● **Your instructions**:
In the records below, find the line holding "abschwächen." and the line holding "Optimierung des Annealingprozesses beitragen.". Set down both, with every line between them, exactly.
[Records for the exercise — start]
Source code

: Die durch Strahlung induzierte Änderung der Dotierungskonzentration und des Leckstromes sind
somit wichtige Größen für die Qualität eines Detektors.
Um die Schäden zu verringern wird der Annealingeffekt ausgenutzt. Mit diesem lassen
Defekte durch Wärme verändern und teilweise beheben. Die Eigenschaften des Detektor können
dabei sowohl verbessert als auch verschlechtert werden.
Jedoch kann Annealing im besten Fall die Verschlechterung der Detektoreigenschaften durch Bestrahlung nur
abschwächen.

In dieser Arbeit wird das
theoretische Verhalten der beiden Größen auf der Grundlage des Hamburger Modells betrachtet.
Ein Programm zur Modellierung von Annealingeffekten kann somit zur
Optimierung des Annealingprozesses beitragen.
[Records for the exercise — finish]
[Records for the exercise — start]
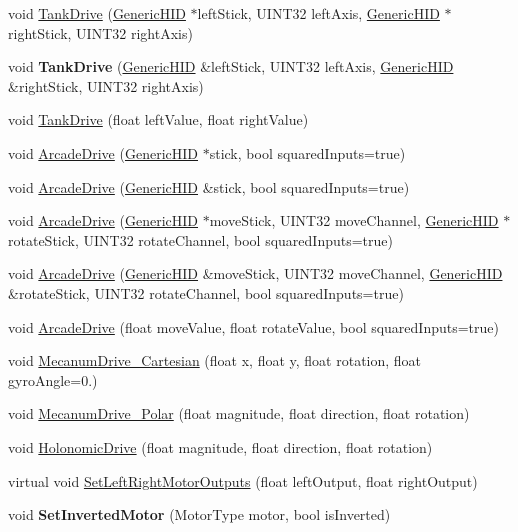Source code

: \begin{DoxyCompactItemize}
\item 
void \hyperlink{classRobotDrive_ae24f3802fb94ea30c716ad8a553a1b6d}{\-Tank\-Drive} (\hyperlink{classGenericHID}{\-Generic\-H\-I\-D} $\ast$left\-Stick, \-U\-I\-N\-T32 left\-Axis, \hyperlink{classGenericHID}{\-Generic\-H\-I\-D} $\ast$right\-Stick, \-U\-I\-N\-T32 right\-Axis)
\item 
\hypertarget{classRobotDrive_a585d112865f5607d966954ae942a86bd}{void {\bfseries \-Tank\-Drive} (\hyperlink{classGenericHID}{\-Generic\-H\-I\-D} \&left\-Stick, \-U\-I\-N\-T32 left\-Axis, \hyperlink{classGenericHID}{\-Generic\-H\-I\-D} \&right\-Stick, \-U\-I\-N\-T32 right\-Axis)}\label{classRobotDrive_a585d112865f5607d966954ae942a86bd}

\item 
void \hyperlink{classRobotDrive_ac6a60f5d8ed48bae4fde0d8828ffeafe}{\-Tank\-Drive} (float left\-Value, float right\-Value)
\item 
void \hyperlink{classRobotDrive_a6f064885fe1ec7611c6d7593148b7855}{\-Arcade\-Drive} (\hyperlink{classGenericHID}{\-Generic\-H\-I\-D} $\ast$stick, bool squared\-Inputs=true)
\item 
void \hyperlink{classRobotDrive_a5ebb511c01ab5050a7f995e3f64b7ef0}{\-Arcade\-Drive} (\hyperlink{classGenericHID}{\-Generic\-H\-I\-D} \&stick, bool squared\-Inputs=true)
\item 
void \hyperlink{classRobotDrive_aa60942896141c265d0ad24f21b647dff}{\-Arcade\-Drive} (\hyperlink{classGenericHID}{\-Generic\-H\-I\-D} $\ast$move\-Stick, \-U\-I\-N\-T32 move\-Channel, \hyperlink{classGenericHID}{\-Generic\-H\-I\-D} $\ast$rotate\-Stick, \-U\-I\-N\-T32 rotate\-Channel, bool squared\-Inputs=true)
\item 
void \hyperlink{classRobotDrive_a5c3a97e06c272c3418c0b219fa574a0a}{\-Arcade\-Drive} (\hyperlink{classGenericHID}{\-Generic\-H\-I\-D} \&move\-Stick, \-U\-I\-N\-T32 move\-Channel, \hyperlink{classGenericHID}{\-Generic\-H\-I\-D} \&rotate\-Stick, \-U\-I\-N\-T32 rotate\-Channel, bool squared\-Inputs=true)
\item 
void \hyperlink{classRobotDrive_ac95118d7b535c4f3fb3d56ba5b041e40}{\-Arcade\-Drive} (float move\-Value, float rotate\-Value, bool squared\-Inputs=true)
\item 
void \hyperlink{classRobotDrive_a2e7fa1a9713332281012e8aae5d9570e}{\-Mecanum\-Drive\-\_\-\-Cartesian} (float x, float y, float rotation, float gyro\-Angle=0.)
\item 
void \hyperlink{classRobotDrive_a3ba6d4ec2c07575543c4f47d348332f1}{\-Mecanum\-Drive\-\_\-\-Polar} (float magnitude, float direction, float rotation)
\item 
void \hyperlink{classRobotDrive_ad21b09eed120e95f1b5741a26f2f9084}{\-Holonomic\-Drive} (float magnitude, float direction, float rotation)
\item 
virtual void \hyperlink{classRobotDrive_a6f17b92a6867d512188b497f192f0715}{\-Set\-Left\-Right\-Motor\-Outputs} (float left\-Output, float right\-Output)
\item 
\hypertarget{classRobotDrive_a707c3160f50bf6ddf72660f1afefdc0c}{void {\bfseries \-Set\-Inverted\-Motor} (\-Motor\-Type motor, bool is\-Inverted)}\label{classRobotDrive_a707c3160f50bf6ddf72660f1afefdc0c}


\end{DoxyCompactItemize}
[Records for the exercise — finish]
[Records for the exercise — start]
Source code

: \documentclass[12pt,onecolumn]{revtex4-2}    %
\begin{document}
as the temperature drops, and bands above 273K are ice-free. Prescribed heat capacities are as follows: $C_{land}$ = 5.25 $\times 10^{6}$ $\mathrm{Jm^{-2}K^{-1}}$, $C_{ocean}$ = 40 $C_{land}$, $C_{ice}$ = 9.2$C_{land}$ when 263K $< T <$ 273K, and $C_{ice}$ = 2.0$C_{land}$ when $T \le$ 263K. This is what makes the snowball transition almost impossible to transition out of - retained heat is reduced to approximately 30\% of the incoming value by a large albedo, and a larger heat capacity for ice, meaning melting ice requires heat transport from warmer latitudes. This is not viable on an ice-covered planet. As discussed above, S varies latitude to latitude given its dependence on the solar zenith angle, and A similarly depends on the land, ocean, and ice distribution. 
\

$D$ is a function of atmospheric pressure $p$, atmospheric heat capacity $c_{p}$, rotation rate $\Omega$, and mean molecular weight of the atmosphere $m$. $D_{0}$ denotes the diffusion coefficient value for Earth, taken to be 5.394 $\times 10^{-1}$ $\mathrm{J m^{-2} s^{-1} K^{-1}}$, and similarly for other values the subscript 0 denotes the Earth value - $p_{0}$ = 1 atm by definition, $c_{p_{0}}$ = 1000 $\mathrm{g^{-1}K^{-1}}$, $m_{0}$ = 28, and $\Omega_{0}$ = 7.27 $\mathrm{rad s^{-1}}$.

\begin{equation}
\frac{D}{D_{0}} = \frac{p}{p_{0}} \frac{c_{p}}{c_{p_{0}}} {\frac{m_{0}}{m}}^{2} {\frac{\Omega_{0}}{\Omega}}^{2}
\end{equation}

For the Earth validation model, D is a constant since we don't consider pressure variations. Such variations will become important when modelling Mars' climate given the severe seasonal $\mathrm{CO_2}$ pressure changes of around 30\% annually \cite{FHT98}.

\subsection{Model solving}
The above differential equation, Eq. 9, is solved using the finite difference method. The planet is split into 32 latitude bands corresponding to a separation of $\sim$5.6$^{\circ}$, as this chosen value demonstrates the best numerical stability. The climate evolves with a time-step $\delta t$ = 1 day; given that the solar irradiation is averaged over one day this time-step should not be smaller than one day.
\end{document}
[Records for the exercise — finish]
● **Answer for the task**:
abschwächen.

In dieser Arbeit wird das
theoretische Verhalten der beiden Größen auf der Grundlage des Hamburger Modells betrachtet.
Ein Programm zur Modellierung von Annealingeffekten kann somit zur
Optimierung des Annealingprozesses beitragen.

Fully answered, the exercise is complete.